PROBLEM DETAILS — An exact, word-for-word copy of the entries is required, beginning at the line that contains "right hip: (1100, 472)" and ending at the last line, both included.

THE DATA —
*****

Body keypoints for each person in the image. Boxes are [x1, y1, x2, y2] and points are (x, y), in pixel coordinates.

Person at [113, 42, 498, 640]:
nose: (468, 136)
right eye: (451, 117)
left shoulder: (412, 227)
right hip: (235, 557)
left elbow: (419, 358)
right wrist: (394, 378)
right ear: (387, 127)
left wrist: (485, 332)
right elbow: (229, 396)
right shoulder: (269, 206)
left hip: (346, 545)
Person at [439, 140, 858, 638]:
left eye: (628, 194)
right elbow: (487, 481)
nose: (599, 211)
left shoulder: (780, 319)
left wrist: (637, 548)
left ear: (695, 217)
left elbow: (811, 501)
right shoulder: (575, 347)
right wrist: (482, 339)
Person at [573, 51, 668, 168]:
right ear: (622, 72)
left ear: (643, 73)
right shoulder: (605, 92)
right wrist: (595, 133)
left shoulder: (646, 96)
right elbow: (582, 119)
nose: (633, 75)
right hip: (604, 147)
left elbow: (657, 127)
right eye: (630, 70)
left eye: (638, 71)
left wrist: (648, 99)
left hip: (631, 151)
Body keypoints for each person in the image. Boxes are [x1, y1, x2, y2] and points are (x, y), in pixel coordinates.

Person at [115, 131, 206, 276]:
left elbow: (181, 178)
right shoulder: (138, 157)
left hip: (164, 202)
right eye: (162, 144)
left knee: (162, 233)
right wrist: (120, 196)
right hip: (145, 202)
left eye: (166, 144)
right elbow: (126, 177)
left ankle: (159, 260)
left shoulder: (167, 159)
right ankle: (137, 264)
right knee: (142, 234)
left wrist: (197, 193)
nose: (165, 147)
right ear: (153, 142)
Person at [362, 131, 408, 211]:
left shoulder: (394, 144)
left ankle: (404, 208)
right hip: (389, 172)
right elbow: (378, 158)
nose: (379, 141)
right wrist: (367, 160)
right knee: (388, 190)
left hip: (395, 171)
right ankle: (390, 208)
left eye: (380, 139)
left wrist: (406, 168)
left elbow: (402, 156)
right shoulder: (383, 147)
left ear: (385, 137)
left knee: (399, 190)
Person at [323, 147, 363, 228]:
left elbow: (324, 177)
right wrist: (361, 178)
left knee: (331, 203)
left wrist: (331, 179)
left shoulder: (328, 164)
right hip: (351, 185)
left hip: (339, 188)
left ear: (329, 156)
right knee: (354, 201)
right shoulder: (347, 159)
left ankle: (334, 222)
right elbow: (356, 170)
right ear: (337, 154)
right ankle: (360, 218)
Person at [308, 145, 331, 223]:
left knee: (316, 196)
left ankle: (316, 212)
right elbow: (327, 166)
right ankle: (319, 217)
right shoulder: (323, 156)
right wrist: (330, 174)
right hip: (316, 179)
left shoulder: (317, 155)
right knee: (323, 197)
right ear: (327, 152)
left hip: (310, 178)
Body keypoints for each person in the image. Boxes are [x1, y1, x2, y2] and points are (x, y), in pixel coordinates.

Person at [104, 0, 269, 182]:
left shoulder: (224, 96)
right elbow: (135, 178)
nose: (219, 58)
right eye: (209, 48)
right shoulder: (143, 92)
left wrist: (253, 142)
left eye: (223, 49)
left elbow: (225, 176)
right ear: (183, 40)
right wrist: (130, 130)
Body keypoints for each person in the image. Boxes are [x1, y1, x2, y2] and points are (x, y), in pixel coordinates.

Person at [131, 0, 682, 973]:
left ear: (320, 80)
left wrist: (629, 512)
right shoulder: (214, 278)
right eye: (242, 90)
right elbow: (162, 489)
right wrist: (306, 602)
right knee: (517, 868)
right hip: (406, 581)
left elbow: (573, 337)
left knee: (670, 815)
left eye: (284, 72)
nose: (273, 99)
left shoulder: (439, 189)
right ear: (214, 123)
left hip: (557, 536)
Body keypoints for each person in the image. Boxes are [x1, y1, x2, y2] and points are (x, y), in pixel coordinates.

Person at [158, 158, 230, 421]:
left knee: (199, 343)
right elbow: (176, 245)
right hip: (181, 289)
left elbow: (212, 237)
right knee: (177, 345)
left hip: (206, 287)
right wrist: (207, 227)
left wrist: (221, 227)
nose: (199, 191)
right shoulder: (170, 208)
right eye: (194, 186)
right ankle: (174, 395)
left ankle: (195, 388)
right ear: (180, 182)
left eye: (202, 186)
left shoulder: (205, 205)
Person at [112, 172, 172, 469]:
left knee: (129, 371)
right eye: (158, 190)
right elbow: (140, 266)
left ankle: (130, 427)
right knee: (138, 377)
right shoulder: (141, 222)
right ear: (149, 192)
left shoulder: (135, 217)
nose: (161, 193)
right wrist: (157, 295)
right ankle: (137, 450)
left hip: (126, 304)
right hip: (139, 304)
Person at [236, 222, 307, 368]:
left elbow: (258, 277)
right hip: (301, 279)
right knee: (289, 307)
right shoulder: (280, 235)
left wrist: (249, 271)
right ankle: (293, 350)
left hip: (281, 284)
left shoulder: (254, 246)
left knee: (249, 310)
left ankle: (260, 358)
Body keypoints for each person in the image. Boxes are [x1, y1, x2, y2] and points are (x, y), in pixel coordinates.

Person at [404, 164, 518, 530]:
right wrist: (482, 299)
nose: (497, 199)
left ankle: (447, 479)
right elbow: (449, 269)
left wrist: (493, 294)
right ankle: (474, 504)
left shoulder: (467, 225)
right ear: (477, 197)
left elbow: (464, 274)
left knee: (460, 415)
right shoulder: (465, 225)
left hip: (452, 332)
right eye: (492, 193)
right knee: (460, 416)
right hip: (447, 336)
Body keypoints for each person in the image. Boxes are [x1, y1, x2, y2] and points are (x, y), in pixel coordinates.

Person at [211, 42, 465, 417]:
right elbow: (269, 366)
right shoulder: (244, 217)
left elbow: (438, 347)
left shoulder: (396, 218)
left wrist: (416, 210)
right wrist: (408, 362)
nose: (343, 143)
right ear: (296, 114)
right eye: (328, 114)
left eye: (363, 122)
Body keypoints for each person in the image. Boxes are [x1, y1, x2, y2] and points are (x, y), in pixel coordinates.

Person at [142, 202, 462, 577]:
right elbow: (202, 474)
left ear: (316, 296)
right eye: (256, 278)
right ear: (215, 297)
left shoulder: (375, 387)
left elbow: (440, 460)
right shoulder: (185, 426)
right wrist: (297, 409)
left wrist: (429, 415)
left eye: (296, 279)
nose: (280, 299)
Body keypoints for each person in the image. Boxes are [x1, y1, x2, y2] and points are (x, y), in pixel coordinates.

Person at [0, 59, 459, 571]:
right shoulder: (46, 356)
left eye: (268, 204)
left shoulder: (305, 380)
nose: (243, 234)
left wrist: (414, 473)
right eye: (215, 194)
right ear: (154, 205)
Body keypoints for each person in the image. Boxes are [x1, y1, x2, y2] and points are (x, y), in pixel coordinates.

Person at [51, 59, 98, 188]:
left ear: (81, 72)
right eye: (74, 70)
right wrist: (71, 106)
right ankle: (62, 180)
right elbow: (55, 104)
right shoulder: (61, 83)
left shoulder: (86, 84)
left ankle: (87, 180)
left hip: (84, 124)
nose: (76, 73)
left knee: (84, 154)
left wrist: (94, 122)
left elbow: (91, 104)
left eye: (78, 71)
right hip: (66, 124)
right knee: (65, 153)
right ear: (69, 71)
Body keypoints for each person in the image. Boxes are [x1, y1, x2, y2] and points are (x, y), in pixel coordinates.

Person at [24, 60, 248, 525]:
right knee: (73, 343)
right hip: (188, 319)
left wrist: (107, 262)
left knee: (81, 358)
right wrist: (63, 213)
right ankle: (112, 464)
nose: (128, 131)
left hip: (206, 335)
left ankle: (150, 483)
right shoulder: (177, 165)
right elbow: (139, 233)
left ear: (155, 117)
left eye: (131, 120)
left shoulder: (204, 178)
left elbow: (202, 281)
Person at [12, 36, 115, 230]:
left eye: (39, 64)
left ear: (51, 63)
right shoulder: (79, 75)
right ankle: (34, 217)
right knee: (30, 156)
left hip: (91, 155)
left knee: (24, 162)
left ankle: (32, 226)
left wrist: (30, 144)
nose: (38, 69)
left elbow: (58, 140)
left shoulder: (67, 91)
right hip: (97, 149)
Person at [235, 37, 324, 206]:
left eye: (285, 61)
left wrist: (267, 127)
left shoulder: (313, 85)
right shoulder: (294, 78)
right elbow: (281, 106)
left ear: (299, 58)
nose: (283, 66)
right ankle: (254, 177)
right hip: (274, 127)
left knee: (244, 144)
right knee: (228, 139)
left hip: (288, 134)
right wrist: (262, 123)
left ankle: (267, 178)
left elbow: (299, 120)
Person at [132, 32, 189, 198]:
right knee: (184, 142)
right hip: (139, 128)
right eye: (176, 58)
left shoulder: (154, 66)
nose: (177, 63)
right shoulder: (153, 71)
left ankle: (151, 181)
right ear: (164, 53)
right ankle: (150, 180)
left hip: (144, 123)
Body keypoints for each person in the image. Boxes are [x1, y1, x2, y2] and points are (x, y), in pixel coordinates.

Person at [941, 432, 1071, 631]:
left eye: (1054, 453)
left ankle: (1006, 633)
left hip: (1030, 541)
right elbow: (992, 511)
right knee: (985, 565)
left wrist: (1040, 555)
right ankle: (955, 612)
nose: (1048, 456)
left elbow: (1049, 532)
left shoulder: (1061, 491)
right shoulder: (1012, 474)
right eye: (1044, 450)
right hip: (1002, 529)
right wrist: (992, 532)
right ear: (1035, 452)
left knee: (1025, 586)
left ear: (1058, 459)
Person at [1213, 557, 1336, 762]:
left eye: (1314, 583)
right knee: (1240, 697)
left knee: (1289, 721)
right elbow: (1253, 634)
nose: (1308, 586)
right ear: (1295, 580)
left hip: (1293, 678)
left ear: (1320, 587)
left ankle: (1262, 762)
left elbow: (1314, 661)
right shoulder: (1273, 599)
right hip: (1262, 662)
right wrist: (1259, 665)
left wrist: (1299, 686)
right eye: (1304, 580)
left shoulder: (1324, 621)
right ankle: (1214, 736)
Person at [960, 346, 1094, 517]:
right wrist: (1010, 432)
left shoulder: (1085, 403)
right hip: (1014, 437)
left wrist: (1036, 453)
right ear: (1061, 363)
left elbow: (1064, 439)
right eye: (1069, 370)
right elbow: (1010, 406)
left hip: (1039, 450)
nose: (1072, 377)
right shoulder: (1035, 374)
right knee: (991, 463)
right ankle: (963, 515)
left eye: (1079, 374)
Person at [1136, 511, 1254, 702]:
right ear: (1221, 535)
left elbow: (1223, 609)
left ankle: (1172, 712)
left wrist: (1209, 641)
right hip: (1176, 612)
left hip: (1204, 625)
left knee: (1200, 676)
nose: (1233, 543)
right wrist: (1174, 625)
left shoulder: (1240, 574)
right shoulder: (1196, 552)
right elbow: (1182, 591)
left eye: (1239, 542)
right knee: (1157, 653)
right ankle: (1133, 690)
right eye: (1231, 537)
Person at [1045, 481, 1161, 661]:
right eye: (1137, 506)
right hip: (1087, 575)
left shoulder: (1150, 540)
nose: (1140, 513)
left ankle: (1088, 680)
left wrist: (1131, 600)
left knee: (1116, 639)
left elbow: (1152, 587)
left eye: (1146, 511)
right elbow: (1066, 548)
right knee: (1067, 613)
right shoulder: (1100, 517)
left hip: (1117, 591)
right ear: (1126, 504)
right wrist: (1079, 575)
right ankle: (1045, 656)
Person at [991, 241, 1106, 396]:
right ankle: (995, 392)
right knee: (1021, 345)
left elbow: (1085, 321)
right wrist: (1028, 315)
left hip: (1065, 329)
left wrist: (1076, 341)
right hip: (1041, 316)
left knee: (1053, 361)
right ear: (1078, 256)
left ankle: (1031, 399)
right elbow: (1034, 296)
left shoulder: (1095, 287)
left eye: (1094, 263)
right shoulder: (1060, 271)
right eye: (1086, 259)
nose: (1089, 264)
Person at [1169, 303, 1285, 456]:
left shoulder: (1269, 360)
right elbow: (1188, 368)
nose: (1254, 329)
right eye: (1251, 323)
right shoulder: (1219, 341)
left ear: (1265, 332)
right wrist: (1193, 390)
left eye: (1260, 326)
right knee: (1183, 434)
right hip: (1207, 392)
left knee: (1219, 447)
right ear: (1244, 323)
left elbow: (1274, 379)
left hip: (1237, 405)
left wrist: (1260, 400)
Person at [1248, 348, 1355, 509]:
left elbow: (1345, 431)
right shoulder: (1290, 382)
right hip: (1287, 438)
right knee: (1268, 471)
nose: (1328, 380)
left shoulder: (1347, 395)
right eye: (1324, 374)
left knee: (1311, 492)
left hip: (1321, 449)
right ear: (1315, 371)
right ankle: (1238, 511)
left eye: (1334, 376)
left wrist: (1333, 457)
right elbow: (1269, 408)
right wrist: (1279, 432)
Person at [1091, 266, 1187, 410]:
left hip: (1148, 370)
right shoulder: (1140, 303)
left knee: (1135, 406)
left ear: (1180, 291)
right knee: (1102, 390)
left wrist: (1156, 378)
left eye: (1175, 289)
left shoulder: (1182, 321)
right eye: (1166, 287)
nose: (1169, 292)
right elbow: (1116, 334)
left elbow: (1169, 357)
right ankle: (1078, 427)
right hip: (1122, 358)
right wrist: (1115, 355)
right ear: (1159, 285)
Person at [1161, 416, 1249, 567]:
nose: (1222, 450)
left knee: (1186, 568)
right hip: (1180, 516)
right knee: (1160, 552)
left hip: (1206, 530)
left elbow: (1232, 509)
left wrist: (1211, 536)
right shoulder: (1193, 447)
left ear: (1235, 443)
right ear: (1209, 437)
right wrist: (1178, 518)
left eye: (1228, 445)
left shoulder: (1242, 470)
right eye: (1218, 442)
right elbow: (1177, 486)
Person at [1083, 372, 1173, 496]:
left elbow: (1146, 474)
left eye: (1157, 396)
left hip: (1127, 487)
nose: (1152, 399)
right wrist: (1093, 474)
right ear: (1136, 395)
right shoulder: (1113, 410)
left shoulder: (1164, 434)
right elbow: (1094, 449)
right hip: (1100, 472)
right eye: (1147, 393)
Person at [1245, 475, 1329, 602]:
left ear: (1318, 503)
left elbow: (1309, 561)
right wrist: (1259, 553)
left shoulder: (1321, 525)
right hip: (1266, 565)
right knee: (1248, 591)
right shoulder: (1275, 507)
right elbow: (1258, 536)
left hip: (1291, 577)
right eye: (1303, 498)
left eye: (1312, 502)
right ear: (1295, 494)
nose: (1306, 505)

*****

TASK RESULT —
right hip: (1100, 472)
right eye: (1147, 393)
Person at [1245, 475, 1329, 602]:
left ear: (1318, 503)
left elbow: (1309, 561)
right wrist: (1259, 553)
left shoulder: (1321, 525)
right hip: (1266, 565)
right knee: (1248, 591)
right shoulder: (1275, 507)
right elbow: (1258, 536)
left hip: (1291, 577)
right eye: (1303, 498)
left eye: (1312, 502)
right ear: (1295, 494)
nose: (1306, 505)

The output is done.